What are the lines, copied exactly, from the one containing "които получават работещите" through the last line of the records below, both included?
·····
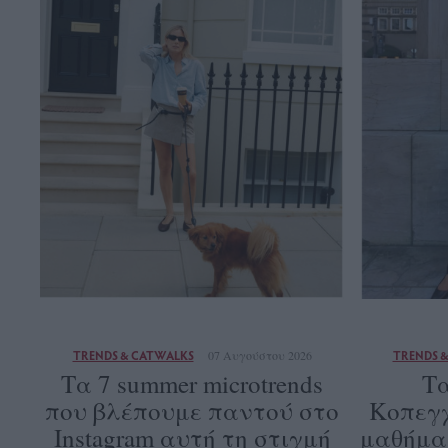
TRENDS & CATWALKS
07 Αυγούστου 2026
TRENDS 
Τα 7 summer microtrends
Τα
που βλέπουμε παντού στο
Κοπεγχ
Instagram αυτή τη στιγμή
μαθήματα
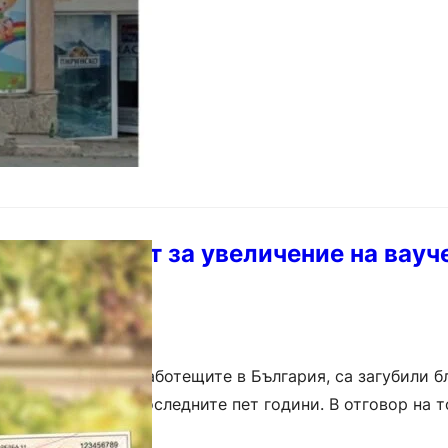
те настояват за увеличение на вауч
 лева
 които получават работещите в България, са загубили б
способност през последните пет години. В отговор на т
раторите на ваучери…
·····
* [Your solution]:
 които получават работещите в България, са загубили б
способност през последните пет години. В отговор на т
раторите на ваучери…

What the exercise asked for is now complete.